Study text -
────────

Eduard Kukan and Peter Šťastný were awarded seats they had the most personal preference votes and had received those votes from at least 10 percent of the SDKU's voters.

===Party of the Hungarian Coalition (SMK)===

| List Ranking | Name | Valid Preferential Votes |
|---|---|---|
| 1 | Edit Bauer | 39721 |
| 2 | Alajos Mészáros | 20652 |
| 3 | Attila Lancz | 5358 |
| 4 | Sándor Albert | 12380 |
| 5 | Szabolcs Hodosy | 11139 |
| 6 | Zoltán Bara | 6398 |
| 7 | Gábor Klenovics | 2297 |
| 8 | Zsuzsanna Andrássy | 4863 |
| 9 | Pál Banai Tóth | 3674 |
| 10 | Béla Keszegh | 7746 |
| 11 | Csaba Cúth | 4581 |
| 12 | Július Slovák | 2918 |
| 13 | Gergely Agócs | 3021 |

Edit Bauer and Alajos Mészáros were awarded seats they had the most personal preference votes and had received those votes from at least 10 percent of the SMK's voters.

===Christian Democratic Movement (KDH)===

| List Ranking | Name | Valid Preferential Votes |
|---|---|---|
| 1 | Martin Fronc | 15861 |
| 2 | Ján Hudacký | 17730 |
| 3 | Anna Záborská | 43356 |
| 4 | Miroslav Mikolášik | 29764 |
| 5 | Ján Vančo | 2486 |
| 6 | Peter Lenč | 1087 |
| 7 | Renáta Ocilková | 2078 |
| 8 | Pavol Kossey | 3655 |
| 9 | Martin Hladký | 711 |
| 10 | Martin Krajčovič | 888 |
| 11 | Martin Kalafut | 600 |
| 12 | Jozef Bobík | 2100 |
| 13 | Ján Morovič | 1288 |

Anna Záborská and Miroslav Mikolášik were awarded seats they had the most personal preference votes and had received those votes from at least 10 percent of the KDH's voters.

────────

[Records from a data collection]
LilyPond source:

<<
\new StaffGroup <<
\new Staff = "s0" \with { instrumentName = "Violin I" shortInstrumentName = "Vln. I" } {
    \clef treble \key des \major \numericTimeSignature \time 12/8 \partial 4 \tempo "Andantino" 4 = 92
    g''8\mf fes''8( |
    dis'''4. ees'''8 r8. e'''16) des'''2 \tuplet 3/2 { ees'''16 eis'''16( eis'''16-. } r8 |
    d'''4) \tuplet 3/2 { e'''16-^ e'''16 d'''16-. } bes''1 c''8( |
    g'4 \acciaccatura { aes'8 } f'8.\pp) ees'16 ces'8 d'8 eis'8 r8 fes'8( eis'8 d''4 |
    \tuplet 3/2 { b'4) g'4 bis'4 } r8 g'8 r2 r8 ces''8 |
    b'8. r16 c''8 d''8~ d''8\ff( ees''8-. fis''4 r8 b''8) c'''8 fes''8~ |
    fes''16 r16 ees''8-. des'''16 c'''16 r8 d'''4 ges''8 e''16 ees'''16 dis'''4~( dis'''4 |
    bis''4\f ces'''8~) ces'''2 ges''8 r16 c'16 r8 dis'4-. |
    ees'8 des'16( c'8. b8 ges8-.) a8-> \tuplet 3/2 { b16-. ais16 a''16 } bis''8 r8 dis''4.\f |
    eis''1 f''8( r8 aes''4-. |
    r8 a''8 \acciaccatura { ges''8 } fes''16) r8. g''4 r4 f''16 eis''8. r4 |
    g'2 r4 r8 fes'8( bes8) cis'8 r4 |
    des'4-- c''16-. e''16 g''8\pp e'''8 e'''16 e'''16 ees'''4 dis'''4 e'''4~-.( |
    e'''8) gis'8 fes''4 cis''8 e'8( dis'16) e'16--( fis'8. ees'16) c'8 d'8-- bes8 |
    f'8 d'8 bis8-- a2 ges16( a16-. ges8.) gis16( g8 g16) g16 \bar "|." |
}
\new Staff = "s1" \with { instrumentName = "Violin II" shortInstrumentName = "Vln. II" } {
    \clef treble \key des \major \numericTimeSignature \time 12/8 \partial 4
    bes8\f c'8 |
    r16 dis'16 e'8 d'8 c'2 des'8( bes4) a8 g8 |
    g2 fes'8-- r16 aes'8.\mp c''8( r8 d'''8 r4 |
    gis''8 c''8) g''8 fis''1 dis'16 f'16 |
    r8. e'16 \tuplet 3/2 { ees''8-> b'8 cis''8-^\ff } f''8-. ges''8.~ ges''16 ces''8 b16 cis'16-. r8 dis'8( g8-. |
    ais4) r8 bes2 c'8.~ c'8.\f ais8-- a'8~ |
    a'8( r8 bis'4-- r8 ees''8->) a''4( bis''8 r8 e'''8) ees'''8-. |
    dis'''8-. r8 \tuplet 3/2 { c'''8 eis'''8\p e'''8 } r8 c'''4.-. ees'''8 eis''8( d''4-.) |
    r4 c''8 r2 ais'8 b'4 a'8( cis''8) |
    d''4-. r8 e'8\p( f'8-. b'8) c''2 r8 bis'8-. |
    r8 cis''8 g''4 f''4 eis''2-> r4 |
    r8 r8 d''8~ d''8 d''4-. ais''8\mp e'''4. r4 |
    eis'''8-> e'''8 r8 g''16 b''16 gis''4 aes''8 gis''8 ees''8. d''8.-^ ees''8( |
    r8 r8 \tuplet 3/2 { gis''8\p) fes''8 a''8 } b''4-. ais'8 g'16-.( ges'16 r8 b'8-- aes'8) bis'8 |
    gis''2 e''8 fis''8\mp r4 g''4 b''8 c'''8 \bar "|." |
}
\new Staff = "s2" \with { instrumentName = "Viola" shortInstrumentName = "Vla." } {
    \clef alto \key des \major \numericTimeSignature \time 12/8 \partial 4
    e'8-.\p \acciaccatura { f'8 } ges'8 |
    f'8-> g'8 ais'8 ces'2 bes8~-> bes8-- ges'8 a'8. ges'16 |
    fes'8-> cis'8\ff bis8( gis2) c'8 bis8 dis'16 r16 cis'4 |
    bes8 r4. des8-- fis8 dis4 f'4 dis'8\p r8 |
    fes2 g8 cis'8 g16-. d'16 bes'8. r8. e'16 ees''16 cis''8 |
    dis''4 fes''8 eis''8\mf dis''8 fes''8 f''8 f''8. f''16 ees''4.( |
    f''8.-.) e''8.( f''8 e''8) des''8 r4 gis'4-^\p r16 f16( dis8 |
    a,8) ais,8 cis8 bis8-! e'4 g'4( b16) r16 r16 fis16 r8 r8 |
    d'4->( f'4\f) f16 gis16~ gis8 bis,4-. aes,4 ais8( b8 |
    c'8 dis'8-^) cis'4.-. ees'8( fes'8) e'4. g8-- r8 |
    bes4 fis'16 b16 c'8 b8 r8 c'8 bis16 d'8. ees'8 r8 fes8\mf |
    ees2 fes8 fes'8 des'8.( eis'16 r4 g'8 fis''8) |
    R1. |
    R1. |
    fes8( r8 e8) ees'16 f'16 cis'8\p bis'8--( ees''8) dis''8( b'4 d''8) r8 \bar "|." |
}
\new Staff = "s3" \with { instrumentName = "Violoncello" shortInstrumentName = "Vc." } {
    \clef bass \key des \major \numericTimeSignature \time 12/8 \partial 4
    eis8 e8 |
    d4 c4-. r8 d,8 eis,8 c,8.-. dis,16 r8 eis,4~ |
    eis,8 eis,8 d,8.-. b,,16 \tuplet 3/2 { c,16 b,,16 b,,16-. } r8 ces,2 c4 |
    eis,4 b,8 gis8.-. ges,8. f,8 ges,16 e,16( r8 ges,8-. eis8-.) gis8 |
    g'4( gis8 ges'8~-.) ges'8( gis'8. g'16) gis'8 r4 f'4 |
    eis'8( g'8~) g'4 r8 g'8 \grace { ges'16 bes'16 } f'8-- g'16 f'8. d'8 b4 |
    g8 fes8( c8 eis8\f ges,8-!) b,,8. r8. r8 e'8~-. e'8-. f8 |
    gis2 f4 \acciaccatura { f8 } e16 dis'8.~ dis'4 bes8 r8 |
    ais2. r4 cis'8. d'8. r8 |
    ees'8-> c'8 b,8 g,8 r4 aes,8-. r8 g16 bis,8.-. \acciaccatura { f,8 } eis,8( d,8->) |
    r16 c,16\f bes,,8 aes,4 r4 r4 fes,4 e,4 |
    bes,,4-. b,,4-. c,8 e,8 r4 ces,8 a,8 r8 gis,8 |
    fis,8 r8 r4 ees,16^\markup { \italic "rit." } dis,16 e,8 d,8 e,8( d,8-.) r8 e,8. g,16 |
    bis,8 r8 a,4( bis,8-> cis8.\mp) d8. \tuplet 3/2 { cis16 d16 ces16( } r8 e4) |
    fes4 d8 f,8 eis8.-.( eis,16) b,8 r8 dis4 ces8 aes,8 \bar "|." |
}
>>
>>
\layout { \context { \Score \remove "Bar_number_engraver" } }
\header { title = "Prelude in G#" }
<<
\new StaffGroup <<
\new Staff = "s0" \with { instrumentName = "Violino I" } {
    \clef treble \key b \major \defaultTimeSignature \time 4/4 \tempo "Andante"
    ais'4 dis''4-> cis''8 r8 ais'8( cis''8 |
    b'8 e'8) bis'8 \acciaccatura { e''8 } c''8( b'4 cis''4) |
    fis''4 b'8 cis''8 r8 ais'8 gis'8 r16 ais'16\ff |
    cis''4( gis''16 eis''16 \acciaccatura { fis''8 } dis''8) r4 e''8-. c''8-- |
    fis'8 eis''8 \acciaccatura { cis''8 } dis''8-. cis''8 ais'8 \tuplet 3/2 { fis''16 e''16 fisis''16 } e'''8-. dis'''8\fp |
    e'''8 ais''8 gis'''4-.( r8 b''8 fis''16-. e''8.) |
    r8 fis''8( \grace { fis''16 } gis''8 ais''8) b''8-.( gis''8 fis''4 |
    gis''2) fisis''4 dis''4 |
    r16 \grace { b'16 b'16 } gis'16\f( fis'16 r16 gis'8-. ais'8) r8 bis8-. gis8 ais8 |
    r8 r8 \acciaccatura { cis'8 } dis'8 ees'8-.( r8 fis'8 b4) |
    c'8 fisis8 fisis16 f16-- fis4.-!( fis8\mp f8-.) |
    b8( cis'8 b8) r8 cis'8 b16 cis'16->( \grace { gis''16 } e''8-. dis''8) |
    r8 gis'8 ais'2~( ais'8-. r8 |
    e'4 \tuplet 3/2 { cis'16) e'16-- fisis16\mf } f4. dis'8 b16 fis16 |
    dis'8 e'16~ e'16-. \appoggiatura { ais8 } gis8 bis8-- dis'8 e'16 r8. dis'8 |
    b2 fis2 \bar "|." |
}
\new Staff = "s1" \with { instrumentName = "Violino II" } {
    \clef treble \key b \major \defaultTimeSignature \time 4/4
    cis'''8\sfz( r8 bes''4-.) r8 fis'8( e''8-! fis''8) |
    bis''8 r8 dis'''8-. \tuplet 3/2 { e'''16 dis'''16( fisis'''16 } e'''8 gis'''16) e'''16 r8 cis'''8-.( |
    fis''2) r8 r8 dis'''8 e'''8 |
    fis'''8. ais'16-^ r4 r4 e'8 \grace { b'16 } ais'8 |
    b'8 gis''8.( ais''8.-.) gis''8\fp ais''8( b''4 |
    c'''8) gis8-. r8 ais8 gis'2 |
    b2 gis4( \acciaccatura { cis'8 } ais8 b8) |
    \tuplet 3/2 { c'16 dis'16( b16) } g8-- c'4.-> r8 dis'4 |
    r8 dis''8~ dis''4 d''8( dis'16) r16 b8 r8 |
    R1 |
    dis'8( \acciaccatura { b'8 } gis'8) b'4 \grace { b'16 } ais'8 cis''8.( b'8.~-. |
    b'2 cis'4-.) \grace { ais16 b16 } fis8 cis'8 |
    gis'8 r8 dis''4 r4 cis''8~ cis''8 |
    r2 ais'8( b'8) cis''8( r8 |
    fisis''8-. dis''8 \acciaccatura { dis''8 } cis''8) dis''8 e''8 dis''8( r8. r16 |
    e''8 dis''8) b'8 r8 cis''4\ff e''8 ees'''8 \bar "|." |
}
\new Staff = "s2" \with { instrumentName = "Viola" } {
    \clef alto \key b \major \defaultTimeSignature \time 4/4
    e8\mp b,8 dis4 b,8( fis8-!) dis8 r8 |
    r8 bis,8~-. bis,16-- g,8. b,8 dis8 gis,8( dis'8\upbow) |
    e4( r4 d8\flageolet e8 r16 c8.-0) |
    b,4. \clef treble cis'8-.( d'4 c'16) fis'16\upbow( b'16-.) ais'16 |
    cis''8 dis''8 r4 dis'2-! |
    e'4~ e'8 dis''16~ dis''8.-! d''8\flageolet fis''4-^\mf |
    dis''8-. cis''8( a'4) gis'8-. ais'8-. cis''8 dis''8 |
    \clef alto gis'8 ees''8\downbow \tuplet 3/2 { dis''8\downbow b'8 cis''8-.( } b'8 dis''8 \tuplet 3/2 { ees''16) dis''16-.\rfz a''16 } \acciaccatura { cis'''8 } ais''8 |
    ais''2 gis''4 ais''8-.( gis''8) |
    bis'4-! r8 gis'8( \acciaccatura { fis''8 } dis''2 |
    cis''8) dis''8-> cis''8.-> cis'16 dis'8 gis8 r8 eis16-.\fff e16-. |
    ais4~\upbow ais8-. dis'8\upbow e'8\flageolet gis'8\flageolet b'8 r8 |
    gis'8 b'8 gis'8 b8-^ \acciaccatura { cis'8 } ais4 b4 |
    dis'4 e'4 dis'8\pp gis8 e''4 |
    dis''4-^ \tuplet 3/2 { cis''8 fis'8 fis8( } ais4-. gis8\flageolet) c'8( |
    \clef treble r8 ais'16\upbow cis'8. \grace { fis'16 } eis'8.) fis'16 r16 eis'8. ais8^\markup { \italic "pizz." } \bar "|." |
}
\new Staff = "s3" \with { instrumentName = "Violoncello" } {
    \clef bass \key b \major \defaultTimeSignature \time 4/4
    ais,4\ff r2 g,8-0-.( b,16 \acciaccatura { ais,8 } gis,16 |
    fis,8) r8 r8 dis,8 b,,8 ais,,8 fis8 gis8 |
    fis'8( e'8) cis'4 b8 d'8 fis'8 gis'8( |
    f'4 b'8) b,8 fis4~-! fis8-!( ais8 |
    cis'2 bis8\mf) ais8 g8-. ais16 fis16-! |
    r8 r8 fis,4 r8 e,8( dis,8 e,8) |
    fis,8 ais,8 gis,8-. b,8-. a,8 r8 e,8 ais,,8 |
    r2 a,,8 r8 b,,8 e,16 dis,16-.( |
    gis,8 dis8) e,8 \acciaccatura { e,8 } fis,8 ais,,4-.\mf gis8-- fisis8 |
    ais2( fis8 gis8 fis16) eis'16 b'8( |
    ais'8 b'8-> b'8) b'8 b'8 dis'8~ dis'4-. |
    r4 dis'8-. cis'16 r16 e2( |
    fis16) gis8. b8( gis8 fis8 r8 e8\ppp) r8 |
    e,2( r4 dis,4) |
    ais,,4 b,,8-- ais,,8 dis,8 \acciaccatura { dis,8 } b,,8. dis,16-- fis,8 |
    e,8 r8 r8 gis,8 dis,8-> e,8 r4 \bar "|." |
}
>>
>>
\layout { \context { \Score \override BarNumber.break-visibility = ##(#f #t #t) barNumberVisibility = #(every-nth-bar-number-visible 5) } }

────────

What is being asked - In the text on preferential votes, write out word for word the part that opens with the words containing "Anna Záborská and" and closes with "the KDH's voters.". Work only from the text on preferential votes.

Solution for this task -
Anna Záborská and Miroslav Mikolášik were awarded seats they had the most personal preference votes and had received those votes from at least 10 percent of the KDH's voters.